Plus jeune, tu avais un modèle?

Oui, Andre Riddick et c’est assez incroyable car j’ai joué avec lui à Charleroi. Je le voyais à la TV et puis c’est devenu mon coéquipier. Quand je suis arrivé au Spirou, je lui ai d’ailleurs confié que j’avais des posters de lui dans ma chambre (rires).

Attentif aux consignes de son entraineur.

Tu évoques Riddick, qui fut une gros joueur de notre championnat. Que penses-tu de notre première division et de son évolution?

L’EuroMillions Basketball League est pas mal du tout, le niveau est bon même s’il y a moins d’argent. Cela implique qu’il n’y a plus vraiment de grosses stars qui rejoignent notre championnat mais il y a plus de Belges sur les parquets. D’ailleurs, avec la nouvelle règle qui sera mise en application l’année prochaine (ndlr: un Belge en permanence sur le terrain), ce sera bien pour notre équipe nationale.

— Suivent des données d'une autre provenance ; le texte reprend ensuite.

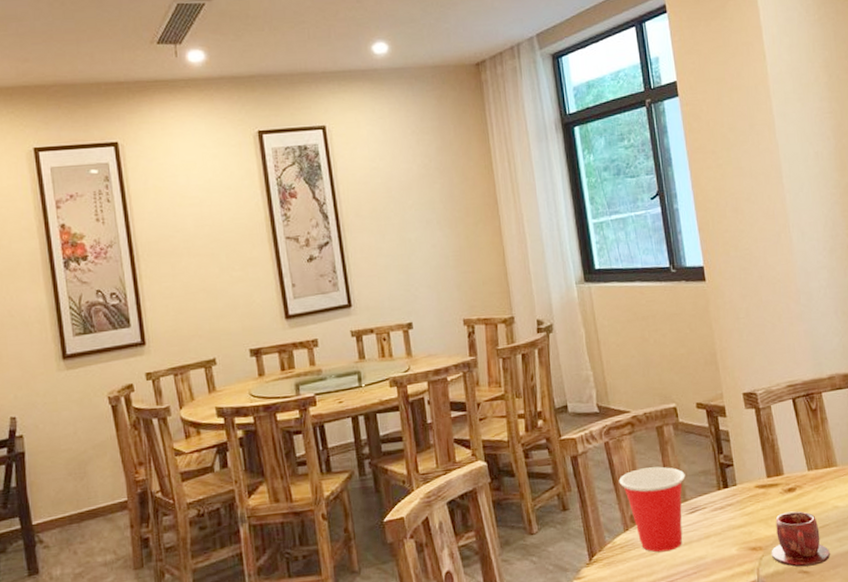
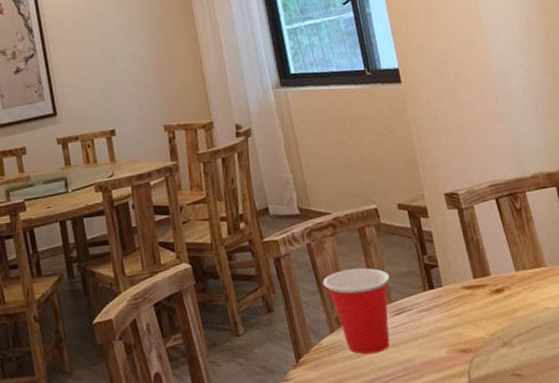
teacup: present [771,511,830,567] -> none [481,312,543,370]

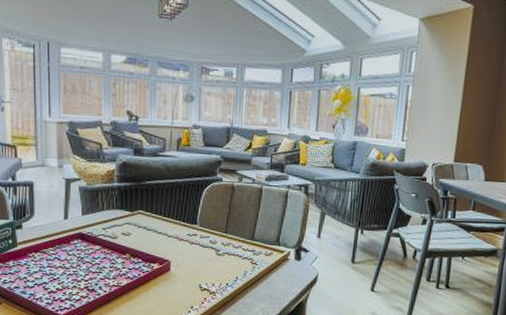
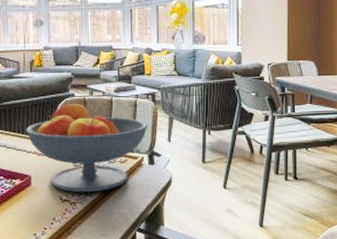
fruit bowl: none [167,188,298,284] -> present [25,103,148,193]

Tu parles d’argent, nous savons que pour beaucoup de clubs, la situation est loin d’être évidente. C’est un constat que tu dresses aussi?

Bien sûr. La visibilité du basket est relativement faible, cela n’aide pas à convaincre des partenaires commerciaux et attirer des gens dans les salles. De plus, le football prend énormément de place. Je suis déjà allé quelque fois dans les loges au Standard, ce n’est pas le même monde. Les partenaires qui se lient avec Liège Basket le font vraiment par amour du club et de ce sport. Enfin, il ne faut pas négliger l’aspect politique et relationnel. Si Ostende est si puissant, c’est très certainement parce que Johan Vande Lanotte est derrière. A Charleroi, le réseau du président, qui est aussi le boss de l’aéroport, doit probablement faciliter certaines choses. A Liège, nous manquons peut-être un peu de ce type de soutien.

C’est un point de vue très intéressant, merci de nous l’avoir partagé. Pour conclure, y-a-t-il une question que l’on ne te pose jamais et que tu aimerais que nous te posions?

Pas vraiment mais je voudrais préciser que cela n’est pas si facile d’être basketteur professionnel. Beaucoup de gens pensent le contraire, imaginent qu’il n’y a pas de contraintes mais c’est tout l’inverse. Devenir pro nécessite de gros sacrifices. Alors oui, c’est notre passion mais cela n’en reste pas moins difficile. De plus, il faut être fort mentalement pour y parvenir, pour gérer la pression. Ce ne sont pas forcément ceux qui ont le plus d’aptitudes qui parviennent au haut-niveau car cela induit un engagement total.